Information shown =
####################

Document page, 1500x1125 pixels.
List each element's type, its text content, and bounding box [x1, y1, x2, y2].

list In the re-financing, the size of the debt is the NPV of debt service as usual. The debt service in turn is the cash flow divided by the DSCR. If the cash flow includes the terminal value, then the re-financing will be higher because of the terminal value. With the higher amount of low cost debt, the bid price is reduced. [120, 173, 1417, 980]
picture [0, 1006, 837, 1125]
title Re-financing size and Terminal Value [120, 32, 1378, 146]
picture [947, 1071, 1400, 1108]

####################

Exercise =
Word for word, restate the whole of the material above.

Solved problem =
Document page, 1500x1125 pixels.
List each element's type, its text content, and bounding box [x1, y1, x2, y2].

list In the re-financing, the size of the debt is the NPV of debt service as usual. The debt service in turn is the cash flow divided by the DSCR. If the cash flow includes the terminal value, then the re-financing will be higher because of the terminal value. With the higher amount of low cost debt, the bid price is reduced. [120, 173, 1417, 980]
picture [0, 1006, 837, 1125]
title Re-financing size and Terminal Value [120, 32, 1378, 146]
picture [947, 1071, 1400, 1108]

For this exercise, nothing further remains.